**数据条目**:
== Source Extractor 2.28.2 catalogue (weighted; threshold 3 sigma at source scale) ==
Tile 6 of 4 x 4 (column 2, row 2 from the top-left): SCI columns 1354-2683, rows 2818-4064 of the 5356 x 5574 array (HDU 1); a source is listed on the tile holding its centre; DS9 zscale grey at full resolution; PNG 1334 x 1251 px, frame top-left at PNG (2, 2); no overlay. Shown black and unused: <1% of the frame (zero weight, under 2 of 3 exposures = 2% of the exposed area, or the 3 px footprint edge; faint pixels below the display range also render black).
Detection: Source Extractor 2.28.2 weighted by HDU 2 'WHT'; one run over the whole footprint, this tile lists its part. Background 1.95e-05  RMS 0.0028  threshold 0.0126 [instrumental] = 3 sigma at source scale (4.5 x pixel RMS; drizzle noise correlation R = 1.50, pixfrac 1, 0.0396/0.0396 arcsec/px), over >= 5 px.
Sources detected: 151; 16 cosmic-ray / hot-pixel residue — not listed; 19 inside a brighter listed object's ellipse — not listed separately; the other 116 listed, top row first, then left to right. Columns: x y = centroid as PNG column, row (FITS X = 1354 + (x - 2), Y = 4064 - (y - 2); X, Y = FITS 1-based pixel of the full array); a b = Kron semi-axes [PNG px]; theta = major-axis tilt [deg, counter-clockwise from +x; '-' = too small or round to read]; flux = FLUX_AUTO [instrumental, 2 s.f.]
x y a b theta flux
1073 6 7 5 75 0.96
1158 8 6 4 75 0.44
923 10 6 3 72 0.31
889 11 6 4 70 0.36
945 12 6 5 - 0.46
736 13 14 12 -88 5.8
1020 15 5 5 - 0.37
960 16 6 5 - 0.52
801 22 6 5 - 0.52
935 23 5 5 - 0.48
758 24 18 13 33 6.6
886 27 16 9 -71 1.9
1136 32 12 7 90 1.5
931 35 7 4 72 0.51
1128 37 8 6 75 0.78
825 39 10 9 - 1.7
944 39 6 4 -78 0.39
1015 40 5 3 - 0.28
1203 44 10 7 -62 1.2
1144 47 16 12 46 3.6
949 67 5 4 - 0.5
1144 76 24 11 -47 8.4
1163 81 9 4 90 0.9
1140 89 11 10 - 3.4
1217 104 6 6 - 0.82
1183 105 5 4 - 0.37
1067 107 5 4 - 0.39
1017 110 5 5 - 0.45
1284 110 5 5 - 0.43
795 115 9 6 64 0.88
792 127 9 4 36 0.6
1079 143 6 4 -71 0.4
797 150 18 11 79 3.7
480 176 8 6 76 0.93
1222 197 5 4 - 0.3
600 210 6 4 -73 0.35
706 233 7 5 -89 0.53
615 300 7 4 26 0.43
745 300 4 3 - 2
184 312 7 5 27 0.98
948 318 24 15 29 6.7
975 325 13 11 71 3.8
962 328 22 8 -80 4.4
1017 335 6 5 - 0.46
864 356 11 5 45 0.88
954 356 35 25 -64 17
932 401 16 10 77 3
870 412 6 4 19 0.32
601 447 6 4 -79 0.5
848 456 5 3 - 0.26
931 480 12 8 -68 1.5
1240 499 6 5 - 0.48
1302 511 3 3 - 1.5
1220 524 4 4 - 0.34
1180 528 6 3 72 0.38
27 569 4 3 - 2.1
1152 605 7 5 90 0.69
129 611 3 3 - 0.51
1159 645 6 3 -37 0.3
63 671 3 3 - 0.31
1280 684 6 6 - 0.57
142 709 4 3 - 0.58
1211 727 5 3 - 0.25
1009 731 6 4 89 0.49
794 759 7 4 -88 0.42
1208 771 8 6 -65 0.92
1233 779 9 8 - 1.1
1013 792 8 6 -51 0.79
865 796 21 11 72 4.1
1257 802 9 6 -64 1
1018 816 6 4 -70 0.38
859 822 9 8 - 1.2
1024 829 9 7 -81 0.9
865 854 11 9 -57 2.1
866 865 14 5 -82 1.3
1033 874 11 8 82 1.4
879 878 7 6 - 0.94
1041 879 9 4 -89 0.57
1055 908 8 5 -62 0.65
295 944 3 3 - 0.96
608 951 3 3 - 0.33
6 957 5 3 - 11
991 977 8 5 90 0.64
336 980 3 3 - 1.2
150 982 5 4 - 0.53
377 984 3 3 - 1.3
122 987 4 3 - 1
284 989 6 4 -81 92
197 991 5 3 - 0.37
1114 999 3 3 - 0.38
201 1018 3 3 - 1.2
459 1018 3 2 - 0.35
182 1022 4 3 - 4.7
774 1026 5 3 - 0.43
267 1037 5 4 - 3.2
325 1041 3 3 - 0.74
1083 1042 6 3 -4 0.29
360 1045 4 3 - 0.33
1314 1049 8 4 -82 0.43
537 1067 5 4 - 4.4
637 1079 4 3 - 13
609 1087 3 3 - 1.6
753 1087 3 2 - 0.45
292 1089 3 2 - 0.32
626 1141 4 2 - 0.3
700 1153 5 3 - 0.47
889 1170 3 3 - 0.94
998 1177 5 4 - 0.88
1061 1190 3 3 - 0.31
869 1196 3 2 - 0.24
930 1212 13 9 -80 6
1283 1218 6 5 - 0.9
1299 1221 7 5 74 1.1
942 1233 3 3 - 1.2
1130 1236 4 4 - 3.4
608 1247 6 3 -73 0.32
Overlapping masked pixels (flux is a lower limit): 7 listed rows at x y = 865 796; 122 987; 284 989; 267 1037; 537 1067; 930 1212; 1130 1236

==

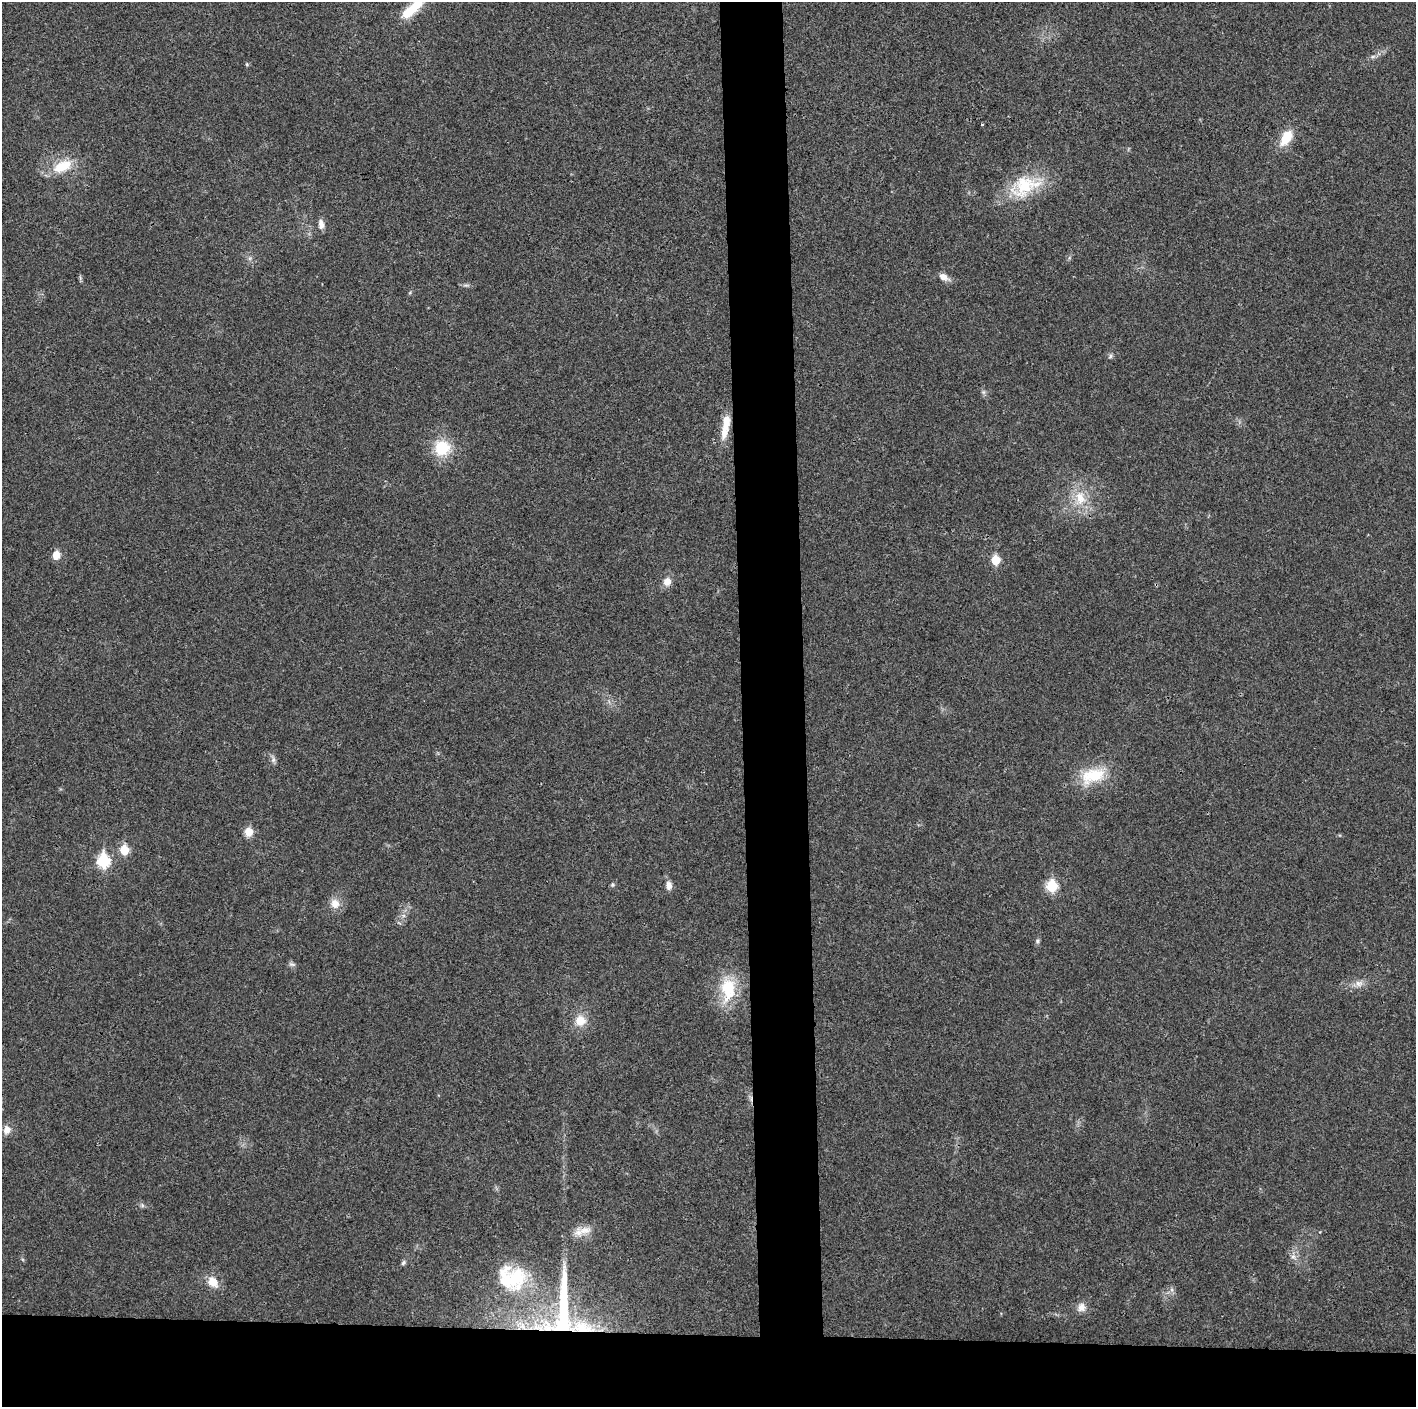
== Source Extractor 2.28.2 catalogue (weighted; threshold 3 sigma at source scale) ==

--

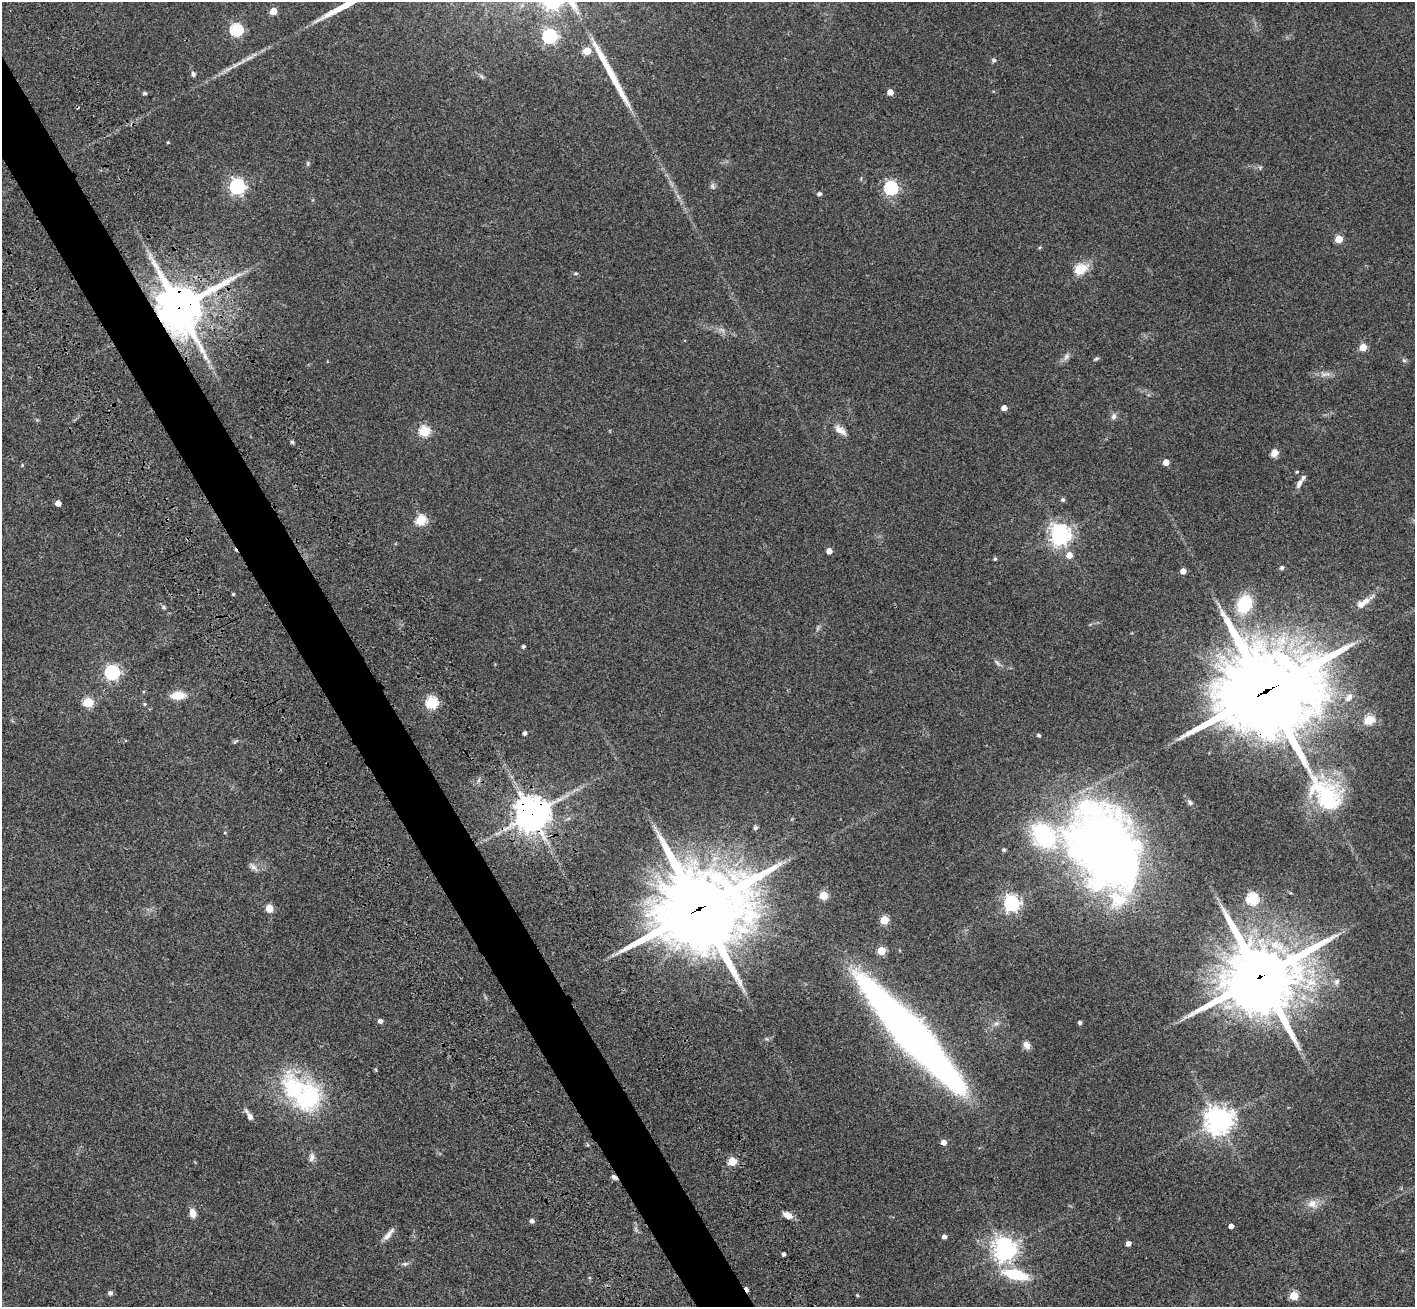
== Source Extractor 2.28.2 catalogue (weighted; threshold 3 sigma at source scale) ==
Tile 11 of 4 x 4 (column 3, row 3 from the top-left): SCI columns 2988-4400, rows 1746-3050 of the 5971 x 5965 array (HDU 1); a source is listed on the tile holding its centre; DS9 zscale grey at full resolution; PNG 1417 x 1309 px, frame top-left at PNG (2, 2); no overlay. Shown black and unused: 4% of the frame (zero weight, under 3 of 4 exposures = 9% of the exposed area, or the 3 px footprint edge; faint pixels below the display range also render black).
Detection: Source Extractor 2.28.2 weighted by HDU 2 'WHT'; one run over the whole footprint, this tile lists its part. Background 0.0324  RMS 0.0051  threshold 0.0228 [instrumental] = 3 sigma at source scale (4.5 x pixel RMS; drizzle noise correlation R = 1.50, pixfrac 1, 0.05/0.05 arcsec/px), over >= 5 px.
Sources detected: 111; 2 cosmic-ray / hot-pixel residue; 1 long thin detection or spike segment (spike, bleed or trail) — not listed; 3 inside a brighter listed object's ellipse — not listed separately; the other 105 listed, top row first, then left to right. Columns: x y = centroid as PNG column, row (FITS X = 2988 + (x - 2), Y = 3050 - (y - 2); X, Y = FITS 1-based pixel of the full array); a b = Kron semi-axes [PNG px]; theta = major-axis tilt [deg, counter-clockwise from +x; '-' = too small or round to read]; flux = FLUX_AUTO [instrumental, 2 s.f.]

**任务要求**: 找出上述各行中含有字符串“lists”的所有行，并逐行照录。匹配时区分大小写。

**参考答案**:
Detection: Source Extractor 2.28.2 weighted by HDU 2 'WHT'; one run over the whole footprint, this tile lists its part. Background 1.95e-05  RMS 0.0028  threshold 0.0126 [instrumental] = 3 sigma at source scale (4.5 x pixel RMS; drizzle noise correlation R = 1.50, pixfrac 1, 0.0396/0.0396 arcsec/px), over >= 5 px.
Detection: Source Extractor 2.28.2 weighted by HDU 2 'WHT'; one run over the whole footprint, this tile lists its part. Background 0.0324  RMS 0.0051  threshold 0.0228 [instrumental] = 3 sigma at source scale (4.5 x pixel RMS; drizzle noise correlation R = 1.50, pixfrac 1, 0.05/0.05 arcsec/px), over >= 5 px.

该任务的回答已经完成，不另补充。